The most explosively fabricated animosity the game has ever seen is punctuated by José and Pep exchanging a cordial hug seconds before kick-off. Not that this behaviour will be allowed dim the narrative.

Syed: “...the most explosive rivalry of all: Two men [picture of lounging Barça maestro and Bobby Robson’s interpreter] who were once upon a time friends.”

Broth reheated and stirred as Pep’s rare reaction to José barbs before el clásico gets flung out: “In this room José is the f**king chief, the f**king boss.”

The connotation being press conferences are Mourinho’s domain but the pitch is where Guardiola reigns.

The managerial/media-created war ends up becoming a decent looking Madchester derby. Zlatan slices a wonderful goal but United are already 2-0 down.

Mourinho’s complaint about Rio Bravo is tame enough to ensure there will be wine. Pep is asked about risky un-English passing at the back.

“I’m sorry, I’m not going to negotiate that.”

A few hours later, over on Sky Box Office, and there’s Zlatan ringside in London to see Gennady Golovkin’s left hook fracture Kell Brook’s eye socket midway through the first.
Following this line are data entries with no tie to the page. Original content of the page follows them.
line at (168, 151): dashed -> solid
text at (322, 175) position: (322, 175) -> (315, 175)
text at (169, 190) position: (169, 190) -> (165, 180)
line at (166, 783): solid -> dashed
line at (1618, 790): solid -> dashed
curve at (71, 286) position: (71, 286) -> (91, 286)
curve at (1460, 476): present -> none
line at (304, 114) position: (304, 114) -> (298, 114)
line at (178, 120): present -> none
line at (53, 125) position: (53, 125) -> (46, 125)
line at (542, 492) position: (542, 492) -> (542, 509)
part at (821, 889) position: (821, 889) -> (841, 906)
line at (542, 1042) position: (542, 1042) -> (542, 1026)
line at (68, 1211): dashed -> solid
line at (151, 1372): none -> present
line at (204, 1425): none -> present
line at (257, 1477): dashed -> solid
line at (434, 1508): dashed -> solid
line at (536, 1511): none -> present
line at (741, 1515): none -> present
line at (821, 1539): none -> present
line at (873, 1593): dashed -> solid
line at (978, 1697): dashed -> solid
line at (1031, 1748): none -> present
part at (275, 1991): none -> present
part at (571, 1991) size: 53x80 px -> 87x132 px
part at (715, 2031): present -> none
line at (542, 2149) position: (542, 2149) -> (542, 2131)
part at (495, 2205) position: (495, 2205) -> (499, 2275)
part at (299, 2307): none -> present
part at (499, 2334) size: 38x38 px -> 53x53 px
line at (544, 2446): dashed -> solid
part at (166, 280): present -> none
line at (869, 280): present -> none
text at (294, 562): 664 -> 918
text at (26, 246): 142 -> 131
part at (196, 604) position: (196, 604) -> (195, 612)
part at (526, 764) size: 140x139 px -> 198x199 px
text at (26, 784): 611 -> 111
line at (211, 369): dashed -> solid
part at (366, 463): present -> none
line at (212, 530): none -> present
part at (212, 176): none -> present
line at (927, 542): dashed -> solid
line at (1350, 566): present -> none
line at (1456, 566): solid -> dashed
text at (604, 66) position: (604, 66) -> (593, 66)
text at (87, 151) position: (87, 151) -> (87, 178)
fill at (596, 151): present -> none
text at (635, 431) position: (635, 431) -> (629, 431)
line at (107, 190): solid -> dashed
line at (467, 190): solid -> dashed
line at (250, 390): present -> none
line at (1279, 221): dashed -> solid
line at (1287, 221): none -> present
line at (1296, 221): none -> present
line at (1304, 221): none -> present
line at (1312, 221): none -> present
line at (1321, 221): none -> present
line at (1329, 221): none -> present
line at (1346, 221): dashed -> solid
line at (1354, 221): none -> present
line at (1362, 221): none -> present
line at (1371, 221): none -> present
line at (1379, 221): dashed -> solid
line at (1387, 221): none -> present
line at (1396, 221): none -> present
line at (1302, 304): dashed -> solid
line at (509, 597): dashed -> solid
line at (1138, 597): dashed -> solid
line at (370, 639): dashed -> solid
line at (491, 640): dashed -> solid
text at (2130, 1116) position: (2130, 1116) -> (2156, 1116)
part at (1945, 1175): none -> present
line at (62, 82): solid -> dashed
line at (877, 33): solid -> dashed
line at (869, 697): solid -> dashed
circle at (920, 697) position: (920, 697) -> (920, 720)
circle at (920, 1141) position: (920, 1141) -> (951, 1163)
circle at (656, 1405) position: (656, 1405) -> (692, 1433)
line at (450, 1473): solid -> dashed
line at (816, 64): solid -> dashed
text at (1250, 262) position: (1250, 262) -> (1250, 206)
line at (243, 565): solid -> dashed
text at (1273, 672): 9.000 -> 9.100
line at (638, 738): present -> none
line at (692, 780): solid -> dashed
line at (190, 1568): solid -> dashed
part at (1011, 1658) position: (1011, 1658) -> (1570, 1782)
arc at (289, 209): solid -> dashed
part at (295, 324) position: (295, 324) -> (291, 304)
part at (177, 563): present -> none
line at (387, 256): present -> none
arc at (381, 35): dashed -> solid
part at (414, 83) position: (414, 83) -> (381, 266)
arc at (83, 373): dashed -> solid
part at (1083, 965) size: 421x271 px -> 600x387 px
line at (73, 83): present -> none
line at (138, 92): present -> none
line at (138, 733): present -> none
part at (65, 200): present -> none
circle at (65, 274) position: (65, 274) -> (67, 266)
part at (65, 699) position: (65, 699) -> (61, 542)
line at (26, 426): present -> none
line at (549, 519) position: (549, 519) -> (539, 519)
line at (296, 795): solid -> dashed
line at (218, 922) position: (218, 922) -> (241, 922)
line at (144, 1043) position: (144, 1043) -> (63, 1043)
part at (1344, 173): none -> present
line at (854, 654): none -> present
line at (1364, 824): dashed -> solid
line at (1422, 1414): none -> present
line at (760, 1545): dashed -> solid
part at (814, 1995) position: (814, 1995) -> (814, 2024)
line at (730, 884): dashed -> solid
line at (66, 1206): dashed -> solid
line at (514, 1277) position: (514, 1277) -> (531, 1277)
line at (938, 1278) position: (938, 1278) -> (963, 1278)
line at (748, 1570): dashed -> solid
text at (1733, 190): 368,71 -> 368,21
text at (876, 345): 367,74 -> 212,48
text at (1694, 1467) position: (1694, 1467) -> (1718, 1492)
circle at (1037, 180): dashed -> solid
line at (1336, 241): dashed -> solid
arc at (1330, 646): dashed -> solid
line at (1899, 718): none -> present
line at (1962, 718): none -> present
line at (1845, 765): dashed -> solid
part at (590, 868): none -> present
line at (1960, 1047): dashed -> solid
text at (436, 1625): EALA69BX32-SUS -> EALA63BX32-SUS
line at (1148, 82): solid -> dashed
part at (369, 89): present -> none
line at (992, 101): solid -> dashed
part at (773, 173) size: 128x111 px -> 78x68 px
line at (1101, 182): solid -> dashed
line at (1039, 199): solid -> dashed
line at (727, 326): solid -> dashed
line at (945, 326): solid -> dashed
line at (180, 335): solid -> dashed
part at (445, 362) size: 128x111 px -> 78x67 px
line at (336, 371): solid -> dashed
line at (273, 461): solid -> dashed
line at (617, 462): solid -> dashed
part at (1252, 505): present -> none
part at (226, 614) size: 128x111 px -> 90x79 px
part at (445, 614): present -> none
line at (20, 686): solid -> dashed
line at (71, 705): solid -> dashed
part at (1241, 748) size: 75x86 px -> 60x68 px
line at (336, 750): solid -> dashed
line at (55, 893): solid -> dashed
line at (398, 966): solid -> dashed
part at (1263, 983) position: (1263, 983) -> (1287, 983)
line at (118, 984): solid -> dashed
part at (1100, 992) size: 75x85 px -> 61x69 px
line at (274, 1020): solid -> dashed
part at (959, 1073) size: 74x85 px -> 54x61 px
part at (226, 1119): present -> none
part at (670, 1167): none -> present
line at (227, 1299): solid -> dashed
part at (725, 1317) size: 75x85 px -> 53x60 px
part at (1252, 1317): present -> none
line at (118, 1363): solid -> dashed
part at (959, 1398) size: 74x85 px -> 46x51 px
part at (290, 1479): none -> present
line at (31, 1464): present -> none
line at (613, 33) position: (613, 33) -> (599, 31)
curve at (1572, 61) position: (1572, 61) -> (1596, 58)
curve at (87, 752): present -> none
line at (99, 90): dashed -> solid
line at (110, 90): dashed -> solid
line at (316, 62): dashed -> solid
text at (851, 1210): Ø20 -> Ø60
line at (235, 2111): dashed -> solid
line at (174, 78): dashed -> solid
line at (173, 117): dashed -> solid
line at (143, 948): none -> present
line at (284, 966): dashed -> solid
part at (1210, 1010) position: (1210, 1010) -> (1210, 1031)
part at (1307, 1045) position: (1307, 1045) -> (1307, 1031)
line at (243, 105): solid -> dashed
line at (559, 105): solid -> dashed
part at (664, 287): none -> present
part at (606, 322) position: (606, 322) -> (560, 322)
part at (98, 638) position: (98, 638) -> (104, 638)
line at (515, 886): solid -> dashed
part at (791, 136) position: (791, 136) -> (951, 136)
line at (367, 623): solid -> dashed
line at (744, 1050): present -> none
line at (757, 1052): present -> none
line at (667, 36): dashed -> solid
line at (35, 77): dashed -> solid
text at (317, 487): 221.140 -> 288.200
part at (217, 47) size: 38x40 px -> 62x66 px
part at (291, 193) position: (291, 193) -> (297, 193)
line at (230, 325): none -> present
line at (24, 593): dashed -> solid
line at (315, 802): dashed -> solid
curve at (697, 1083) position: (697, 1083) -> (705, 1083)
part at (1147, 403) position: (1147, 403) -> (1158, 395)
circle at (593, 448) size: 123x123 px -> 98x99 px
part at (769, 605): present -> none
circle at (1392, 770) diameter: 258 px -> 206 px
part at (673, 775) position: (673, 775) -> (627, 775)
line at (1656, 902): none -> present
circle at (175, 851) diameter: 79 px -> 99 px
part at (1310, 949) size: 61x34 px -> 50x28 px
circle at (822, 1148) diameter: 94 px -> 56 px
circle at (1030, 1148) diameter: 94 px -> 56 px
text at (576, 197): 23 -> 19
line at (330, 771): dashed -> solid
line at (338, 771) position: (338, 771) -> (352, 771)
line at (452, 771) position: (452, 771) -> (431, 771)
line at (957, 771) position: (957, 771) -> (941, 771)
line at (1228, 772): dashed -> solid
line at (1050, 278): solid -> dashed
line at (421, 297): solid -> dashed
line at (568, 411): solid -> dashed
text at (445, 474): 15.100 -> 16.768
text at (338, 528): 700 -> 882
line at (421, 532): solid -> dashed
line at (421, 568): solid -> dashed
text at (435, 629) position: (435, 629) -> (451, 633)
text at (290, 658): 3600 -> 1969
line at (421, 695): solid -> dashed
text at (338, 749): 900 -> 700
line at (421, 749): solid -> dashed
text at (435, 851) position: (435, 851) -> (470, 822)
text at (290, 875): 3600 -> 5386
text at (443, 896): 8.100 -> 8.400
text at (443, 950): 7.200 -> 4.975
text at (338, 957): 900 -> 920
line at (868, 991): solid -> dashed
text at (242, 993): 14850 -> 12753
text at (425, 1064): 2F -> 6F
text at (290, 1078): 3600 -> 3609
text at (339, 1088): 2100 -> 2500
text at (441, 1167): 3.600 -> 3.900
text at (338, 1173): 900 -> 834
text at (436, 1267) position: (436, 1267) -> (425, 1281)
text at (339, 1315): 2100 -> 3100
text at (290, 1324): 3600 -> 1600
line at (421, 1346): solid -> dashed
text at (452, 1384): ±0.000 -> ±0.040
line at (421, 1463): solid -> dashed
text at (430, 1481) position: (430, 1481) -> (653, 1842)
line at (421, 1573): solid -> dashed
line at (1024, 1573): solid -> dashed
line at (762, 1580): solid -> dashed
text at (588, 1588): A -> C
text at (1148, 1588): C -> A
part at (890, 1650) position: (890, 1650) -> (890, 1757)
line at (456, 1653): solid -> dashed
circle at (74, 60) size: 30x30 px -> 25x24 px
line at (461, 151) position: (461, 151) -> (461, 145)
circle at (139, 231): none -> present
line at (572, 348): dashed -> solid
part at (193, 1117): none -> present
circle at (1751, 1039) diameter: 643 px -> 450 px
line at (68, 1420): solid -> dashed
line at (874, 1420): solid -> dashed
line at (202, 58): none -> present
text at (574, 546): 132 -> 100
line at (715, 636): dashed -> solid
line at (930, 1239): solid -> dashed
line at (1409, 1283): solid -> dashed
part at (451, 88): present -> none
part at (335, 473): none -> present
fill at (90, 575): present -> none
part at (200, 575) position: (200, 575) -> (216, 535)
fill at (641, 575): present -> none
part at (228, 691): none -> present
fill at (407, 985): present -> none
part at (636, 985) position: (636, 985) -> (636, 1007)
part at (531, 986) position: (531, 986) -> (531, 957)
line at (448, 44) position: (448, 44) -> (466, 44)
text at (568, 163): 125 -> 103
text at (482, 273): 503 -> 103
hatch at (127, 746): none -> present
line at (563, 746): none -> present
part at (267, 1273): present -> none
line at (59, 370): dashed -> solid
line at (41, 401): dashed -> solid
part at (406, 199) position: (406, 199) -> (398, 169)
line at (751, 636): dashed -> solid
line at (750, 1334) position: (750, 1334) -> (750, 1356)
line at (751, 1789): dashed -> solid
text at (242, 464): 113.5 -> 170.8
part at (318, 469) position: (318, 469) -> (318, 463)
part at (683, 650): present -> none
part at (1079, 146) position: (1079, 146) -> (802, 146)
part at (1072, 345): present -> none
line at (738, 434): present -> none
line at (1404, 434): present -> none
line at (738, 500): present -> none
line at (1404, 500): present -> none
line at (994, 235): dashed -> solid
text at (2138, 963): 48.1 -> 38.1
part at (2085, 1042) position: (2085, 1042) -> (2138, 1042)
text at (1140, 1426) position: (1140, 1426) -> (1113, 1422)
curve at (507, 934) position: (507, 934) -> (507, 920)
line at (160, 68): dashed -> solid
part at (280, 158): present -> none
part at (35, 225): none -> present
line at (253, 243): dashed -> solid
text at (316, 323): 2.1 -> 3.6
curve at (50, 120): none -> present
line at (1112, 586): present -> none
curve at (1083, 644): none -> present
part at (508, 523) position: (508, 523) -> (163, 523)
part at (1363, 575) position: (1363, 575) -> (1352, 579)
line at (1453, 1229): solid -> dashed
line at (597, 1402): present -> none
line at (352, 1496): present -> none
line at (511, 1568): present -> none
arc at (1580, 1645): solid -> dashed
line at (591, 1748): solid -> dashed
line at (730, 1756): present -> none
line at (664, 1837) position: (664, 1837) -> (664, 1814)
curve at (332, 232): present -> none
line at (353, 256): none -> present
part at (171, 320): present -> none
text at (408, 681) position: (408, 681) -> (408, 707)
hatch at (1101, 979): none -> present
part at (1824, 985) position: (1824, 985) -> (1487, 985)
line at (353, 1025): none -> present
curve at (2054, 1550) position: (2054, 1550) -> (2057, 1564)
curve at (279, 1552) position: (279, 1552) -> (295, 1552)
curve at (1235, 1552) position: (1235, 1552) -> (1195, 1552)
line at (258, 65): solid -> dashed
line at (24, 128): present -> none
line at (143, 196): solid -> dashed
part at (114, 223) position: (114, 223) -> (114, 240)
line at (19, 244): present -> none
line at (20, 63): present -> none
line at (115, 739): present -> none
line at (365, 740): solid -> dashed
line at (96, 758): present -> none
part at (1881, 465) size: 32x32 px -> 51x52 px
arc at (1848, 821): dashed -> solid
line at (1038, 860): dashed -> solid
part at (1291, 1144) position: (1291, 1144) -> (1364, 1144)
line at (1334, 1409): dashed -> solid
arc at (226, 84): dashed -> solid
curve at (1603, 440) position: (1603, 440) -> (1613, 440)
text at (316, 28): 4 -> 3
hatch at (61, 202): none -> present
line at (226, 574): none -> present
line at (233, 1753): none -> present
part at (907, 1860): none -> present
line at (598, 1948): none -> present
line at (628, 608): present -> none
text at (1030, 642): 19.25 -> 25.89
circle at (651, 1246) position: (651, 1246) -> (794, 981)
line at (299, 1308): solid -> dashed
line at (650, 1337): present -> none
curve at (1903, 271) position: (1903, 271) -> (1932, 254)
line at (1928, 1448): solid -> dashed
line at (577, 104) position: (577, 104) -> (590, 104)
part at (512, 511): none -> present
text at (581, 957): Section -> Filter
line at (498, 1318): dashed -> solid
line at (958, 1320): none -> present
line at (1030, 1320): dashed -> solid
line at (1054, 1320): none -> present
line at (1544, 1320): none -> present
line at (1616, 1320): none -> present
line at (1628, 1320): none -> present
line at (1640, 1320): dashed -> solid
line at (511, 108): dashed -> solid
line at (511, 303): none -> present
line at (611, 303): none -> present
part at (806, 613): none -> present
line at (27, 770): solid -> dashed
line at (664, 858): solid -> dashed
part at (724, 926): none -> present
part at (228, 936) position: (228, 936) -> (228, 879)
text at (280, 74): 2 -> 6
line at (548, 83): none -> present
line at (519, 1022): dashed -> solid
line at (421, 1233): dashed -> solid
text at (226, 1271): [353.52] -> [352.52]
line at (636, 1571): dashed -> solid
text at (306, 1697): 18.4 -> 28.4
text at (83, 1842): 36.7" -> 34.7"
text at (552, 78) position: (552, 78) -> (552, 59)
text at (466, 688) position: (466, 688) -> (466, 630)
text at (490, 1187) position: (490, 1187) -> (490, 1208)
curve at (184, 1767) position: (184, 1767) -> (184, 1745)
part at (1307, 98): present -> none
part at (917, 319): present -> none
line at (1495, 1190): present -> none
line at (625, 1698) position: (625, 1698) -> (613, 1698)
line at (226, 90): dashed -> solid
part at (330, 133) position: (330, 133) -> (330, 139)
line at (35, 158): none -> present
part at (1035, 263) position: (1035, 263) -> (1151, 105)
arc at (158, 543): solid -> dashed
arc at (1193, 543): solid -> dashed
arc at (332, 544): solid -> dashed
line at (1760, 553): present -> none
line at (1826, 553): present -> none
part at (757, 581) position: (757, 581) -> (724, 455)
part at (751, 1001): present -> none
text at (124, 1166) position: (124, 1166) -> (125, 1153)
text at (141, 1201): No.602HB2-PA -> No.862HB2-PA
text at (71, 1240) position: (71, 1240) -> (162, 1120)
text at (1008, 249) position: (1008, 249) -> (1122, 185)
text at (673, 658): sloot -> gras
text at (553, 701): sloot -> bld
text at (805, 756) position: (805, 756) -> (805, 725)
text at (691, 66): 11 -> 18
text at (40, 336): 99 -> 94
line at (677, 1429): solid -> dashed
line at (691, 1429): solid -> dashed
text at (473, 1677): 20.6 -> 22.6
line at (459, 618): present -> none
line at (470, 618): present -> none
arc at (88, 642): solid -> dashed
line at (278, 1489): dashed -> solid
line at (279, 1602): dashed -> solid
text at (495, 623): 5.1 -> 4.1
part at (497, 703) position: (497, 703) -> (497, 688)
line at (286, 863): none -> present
Sky: “Golovkin’s head doesn’t move so he’s there to be hit.”

Brook punches his way into the fight despite seeing “five Triple G’s.”

He hits the G in the middle. Uppercut elicits nod of respect, and a vicious response.

A rotund “Prince” is roaring into his Sheffield stable mate’s corner as the Ingle brothers patch up their battered welterweight. Naseem Hamed has clearly taken to life at stud.

Round five: Dominic Ingle is up on the canvas helicoptering the towel as Golovkin pummels his half-blind fighter.

Ingle saves the man he’s known since childhood from this Kazakhstani machine. A grossly swollen Brook freaks at the referee, then Ingle.

Sky: “Enough is enough.”

Triple G: “He’s a huge fighter but, sorry, he’s not a middleweight. I respect him but, no, not so strong. I don’t feel his power.”

Protected

Golovkin’s trainer Abel Sanchez: “I’m happy the corner protected Kell ‘cause these guys aren’t going to quit.”

Brook: “You have to kill me in here.”

Crowd goes wild.

Same crowd boos when Dom Ingle finally clears his throat: “When you’re in with Golovkin, taking too many shots...”

He refuses to elaborate.

Hugging here was to momentarily escape Triple G’s hands of stone. No wine afterwards. Words get backed up with murderous intent.

The history of boxing is punctuated with great ructions. These are mostly fabricated animosities, when the bell sounds it is truly primal.